▶ **Short problem 1**
Retype the portion of the Evtron article between "The decision is" and "times as dense.", inclusive.
▶ **Short problem 2**
List every company other than Evtron that the Evtron article names.

------ Given text

The decision is understandable. Mayhall's work has already attracted attention from Facebook, a company familiar with the potential of a young CEO. Evtron's first storage platform, the Evtron Cell, is what caught the social networking giant's attention. Mayhall says that the Cell's capacity for 4.6 petabytes per server rack, which also reduces overall space required in a typical data center by 66%, broke the world record for data density. More practically, Mayhall says the Evtron Cell uses a lot of the same components that Facebook uses for its current storage infrastructure, but, because of "a little design change," the Cell is four times as dense.
The potential benefits are no doubt attractive to a social networking site that now boasts more than 1 billion active users and, following a rough IPO, has to appease public demand for profits. Mayhall says the talks with Facebook are still ongoing, and that the potential of a company acquisition coupled with a job for Mayhall has been discussed.
Mayhall, however, seems more interested in a licensing agreement than anything else. However exciting a buyout may be - Mayhall contends that a discussion with Facebook is an opportunity he couldn't pass up - the young CEO remains an idealist and a believer in the company that he formed as an adolescent. He frequently talks about building Evtron into a major corporation, and aspires to do so through the efforts of his team alone.
"Overall, I believe our goal is we want to grow this thing to be an EMC or NetApp. We don't really want to do that by being acquired," Mayhall says. "Maybe potentially licensing some of the technology to a Facebook or a Google or someone to continue bringing in funds so we can continue innovating and building the company as a whole. But I don't believe that it's in our sights right now to be acquired just quite yet."
The attachment comes natural to Mayhall given how Evtron was created. Launching a startup was never the initial objective, he says; Mayhall was simply exploring the possibilities of a low-power platform out of his passion for hardware.
"We didn't really think that we could turn this thing into a company until one day we realized that the numbers we were generating off the efficiency increases and performance increases were substantial enough to justify that 'hey, maybe we should go and get this thing patented and maybe we should go and turn this thing into a company,'" Mayhall says.

------------
------ Supplied data

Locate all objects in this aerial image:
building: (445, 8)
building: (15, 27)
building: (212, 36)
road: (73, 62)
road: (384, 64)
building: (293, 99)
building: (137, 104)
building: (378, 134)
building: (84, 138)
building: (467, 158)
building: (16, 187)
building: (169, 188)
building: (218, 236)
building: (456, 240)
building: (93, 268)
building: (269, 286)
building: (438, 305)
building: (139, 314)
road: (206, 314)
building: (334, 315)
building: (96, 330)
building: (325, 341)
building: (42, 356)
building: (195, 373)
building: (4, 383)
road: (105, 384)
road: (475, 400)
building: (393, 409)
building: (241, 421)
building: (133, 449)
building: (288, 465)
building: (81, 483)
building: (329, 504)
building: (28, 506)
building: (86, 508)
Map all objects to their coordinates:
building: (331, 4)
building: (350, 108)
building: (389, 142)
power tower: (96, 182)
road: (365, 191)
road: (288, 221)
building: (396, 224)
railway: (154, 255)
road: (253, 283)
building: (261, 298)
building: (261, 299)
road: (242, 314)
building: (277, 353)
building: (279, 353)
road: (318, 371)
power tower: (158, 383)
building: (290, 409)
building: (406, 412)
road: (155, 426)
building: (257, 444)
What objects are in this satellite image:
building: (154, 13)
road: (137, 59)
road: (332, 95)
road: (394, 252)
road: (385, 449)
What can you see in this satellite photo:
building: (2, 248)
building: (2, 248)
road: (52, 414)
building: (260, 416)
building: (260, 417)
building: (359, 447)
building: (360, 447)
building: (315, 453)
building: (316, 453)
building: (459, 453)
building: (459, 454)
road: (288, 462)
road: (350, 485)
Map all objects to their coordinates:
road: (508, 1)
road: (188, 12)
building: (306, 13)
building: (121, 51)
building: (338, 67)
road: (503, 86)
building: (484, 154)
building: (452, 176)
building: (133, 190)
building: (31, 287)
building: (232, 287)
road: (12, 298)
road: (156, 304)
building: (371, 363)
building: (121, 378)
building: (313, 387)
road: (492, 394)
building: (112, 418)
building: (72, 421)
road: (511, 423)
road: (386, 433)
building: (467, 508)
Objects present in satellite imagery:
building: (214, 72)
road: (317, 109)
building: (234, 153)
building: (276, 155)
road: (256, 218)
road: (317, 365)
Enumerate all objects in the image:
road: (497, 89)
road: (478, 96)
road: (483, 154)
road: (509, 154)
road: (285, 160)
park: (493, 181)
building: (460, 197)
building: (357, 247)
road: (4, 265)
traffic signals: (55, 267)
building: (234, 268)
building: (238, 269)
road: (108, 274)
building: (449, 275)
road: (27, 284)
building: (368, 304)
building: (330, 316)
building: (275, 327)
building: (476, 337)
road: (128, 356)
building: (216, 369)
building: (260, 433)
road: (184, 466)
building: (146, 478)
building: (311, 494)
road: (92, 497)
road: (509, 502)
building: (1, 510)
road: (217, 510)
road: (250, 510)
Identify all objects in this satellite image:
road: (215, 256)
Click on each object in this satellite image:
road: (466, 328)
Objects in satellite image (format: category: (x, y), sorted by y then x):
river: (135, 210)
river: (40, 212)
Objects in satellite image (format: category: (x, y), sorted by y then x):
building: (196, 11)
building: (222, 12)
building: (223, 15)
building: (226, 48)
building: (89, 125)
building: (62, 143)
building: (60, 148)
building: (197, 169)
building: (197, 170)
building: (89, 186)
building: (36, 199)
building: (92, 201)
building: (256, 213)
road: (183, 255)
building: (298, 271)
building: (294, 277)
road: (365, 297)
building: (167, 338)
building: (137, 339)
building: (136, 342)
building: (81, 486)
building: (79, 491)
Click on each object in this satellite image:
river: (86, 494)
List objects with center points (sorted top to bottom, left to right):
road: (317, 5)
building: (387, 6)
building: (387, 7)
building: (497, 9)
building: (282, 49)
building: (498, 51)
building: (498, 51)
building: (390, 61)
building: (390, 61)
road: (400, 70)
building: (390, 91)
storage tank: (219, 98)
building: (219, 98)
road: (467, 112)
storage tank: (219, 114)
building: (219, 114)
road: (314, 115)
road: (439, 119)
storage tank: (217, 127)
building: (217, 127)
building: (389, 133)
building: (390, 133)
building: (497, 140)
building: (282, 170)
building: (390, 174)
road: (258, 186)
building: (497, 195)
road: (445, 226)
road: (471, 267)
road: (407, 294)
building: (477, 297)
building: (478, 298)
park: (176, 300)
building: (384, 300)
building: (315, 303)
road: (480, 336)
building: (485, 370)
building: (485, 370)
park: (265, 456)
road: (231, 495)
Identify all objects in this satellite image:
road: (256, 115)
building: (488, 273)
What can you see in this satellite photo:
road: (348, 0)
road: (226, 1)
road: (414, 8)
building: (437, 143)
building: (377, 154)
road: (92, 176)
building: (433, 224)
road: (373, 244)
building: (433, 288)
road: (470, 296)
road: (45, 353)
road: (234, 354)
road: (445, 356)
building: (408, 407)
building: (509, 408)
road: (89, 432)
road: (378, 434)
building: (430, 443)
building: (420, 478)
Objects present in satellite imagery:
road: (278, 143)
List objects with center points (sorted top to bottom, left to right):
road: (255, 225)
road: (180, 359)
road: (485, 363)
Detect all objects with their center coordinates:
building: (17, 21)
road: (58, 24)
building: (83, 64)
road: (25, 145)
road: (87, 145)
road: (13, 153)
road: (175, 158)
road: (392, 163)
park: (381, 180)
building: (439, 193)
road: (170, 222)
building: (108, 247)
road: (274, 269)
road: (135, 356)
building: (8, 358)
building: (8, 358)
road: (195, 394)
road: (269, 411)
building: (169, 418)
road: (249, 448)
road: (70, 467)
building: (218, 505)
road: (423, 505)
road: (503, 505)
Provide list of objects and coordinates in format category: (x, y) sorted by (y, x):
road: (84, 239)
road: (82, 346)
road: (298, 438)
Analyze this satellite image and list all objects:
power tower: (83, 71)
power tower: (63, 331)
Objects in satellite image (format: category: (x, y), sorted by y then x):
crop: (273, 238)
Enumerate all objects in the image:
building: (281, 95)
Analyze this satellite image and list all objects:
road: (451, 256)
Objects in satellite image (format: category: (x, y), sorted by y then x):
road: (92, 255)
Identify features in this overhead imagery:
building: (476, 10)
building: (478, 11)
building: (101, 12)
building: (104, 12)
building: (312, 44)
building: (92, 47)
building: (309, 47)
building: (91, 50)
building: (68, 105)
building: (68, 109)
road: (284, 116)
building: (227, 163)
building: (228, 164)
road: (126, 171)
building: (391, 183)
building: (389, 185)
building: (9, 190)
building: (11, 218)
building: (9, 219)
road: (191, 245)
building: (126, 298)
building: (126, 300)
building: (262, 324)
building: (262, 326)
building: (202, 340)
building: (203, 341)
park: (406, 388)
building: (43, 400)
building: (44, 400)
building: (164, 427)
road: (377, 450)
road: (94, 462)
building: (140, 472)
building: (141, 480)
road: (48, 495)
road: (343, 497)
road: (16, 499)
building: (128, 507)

------------

▶ **Written reply 1**
The decision is understandable. Mayhall's work has already attracted attention from Facebook, a company familiar with the potential of a young CEO. Evtron's first storage platform, the Evtron Cell, is what caught the social networking giant's attention. Mayhall says that the Cell's capacity for 4.6 petabytes per server rack, which also reduces overall space required in a typical data center by 66%, broke the world record for data density. More practically, Mayhall says the Evtron Cell uses a lot of the same components that Facebook uses for its current storage infrastructure, but, because of "a little design change," the Cell is four times as dense.

▶ **Written reply 2**
Facebook
EMC
NetApp
Google